Who is responsible for the costs if I have a living donor?
All routine testing, hospitalization costs and doctor services required for the living donor evaluation are covered either by the recipient’s (person receiving the kidney) insurance or the kidney transplant program. Transplant-related complications are covered by your insurance for at least 90 days or more depending on your insurance.
Travel expenses, child care and lost wages may be your donor's responsibility. These costs are not covered by Medicare or private insurance. However, donors may be eligible for sick leave, state disability and the Family and Medical Leave Act (FMLA) from their job. It is important for donors and their families to consider the financial impact of donating and other possible expenses. Donors may be eligible for assistance with travel, hotel, food, etc., through the Living Donor Assistance Fund. Your financial coordinator will review the resources available through the National Living Donor Assistance Center with your donor.

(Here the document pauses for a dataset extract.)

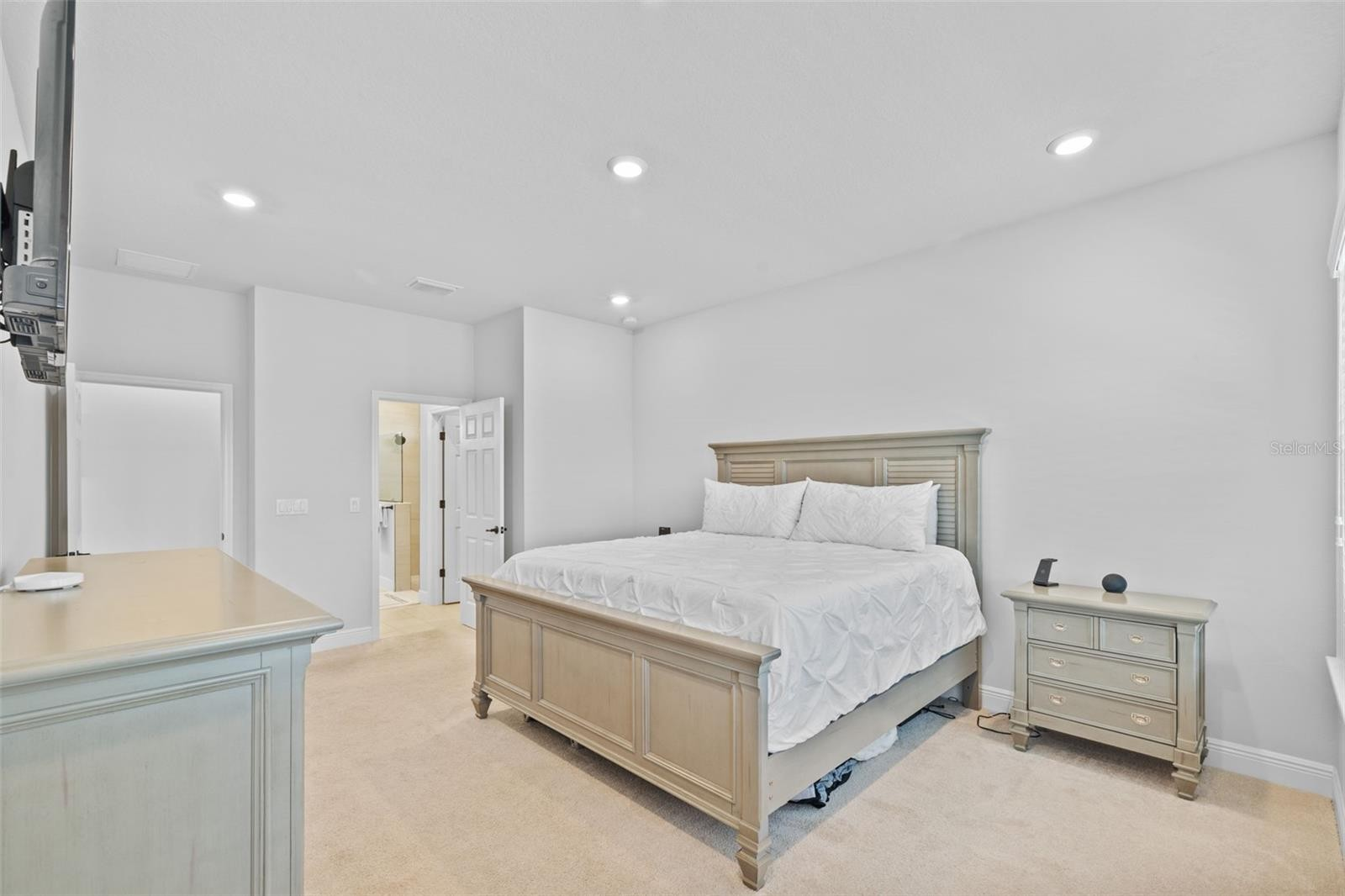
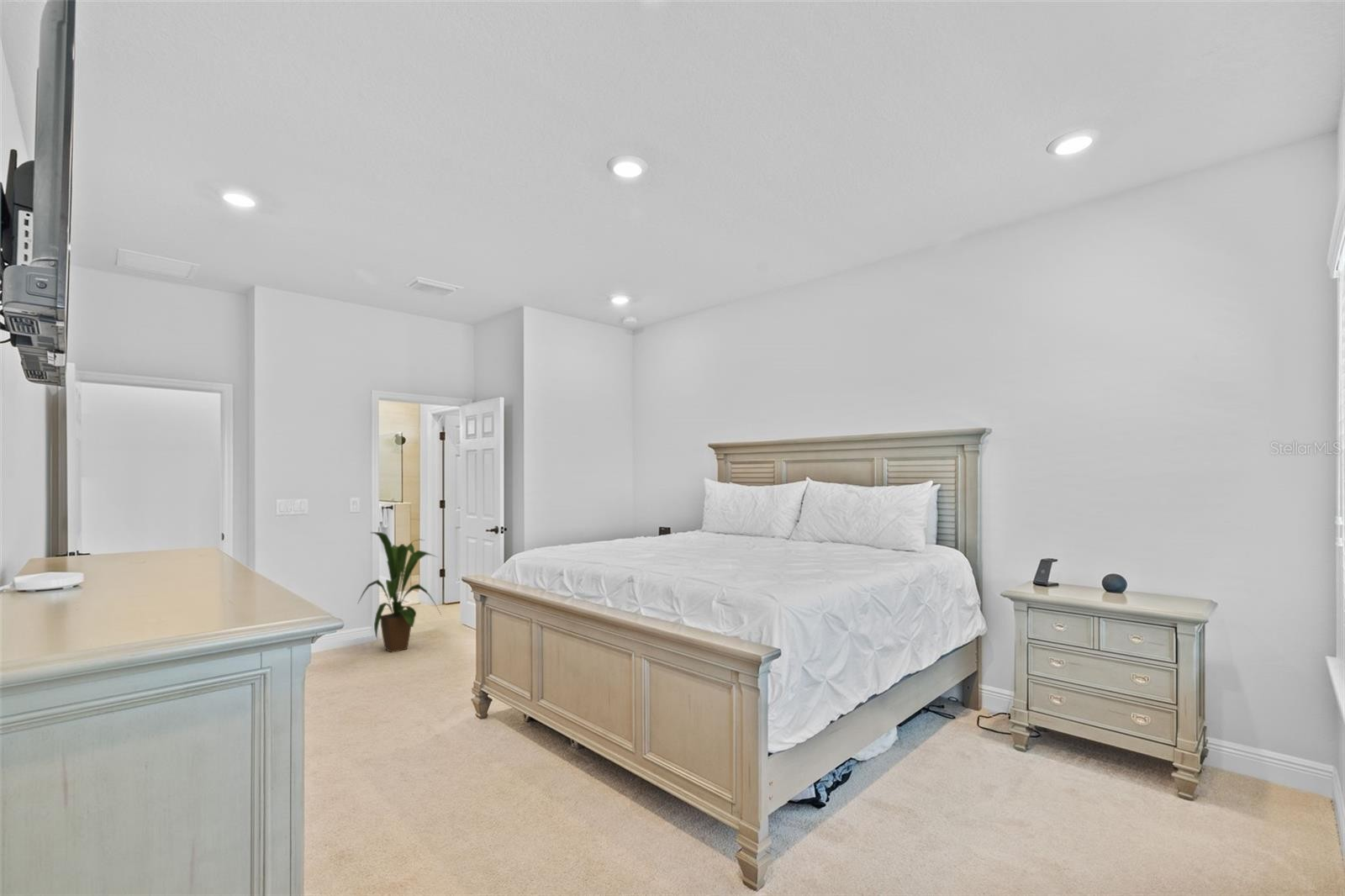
+ house plant [356,531,442,653]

What things I should talk about with my insurance company before I decide to have a transplant?1. Does my insurance provide coverage for the entire transplant process?
2. Do I need a second opinion? If so, who will pay for it?
3. Is there a waiting period for coverage? If so, how long is it? Am I currently in the waiting period?
4. Do I have to get approval or authorization before the transplant?
5. What pre and post-transplant tests do you cover? Do I need to go to a certain hospital or clinic for them?
6. Are there any deductibles or co-pays? What are my total out-of-pocket costs per year?
7. Does my insurance cover the costs of travel, lodging, and food while going through transplant and after transplant?
8. What is the coverage for post-transplant medicines? What is my co-pay?
9. Do I have a maximum amount or cap on my coverage?
10. Do I need to let you know when I am admitted to the hospital?
How can a transplant social worker help?
• A social worker can connect you with community resources and make referrals based on your need and eligibility.
• A social worker can provide emotional support, listen to your concerns and help you use or develop your problem-solving skills.
• A social worker can help you understand the health care system during all phases of your transplant process.
Call your social worker when you have questions or concerns about an issue or before a crisis happens.